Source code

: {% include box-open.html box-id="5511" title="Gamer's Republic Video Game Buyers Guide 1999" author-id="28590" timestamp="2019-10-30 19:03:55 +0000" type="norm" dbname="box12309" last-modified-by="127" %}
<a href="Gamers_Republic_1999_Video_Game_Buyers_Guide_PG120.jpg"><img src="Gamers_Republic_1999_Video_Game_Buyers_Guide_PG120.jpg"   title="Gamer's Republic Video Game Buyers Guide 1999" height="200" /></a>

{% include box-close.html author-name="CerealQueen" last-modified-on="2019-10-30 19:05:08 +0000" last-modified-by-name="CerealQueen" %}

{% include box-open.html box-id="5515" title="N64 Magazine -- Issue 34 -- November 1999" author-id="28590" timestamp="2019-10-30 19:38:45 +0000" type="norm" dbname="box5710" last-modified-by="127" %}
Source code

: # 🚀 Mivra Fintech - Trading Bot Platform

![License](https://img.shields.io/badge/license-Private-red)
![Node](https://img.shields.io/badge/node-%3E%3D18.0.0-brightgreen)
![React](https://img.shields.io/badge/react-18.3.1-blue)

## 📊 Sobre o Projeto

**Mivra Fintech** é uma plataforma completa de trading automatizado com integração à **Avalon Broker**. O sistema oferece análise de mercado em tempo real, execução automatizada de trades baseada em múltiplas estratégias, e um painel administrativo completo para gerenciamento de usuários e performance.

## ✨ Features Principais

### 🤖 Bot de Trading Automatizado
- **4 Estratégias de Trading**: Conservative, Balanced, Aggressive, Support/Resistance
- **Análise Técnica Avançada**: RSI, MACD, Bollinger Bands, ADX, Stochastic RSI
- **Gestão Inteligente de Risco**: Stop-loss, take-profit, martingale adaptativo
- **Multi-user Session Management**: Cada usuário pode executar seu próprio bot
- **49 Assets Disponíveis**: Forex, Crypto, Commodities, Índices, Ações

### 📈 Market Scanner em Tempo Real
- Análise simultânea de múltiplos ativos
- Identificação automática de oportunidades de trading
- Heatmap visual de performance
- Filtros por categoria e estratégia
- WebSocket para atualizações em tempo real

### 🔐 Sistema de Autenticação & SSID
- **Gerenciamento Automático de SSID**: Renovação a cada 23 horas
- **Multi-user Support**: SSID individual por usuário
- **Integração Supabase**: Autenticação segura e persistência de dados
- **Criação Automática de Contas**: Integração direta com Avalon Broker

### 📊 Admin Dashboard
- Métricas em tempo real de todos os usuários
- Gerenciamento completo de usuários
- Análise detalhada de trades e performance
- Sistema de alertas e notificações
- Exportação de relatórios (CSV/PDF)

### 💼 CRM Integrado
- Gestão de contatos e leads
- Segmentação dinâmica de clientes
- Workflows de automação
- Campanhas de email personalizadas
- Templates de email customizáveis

######

■ **ABOUT THIS TASK**: All lines from the line containing "### 📈 Market Scanner em Tempo Real" through the end of the listing above are to be duplicated exactly; include both ends and nothing further.

■ **ANSWER SPACE**:
### 📈 Market Scanner em Tempo Real
- Análise simultânea de múltiplos ativos
- Identificação automática de oportunidades de trading
- Heatmap visual de performance
- Filtros por categoria e estratégia
- WebSocket para atualizações em tempo real

### 🔐 Sistema de Autenticação & SSID
- **Gerenciamento Automático de SSID**: Renovação a cada 23 horas
- **Multi-user Support**: SSID individual por usuário
- **Integração Supabase**: Autenticação segura e persistência de dados
- **Criação Automática de Contas**: Integração direta com Avalon Broker

### 📊 Admin Dashboard
- Métricas em tempo real de todos os usuários
- Gerenciamento completo de usuários
- Análise detalhada de trades e performance
- Sistema de alertas e notificações
- Exportação de relatórios (CSV/PDF)

### 💼 CRM Integrado
- Gestão de contatos e leads
- Segmentação dinâmica de clientes
- Workflows de automação
- Campanhas de email personalizadas
- Templates de email customizáveis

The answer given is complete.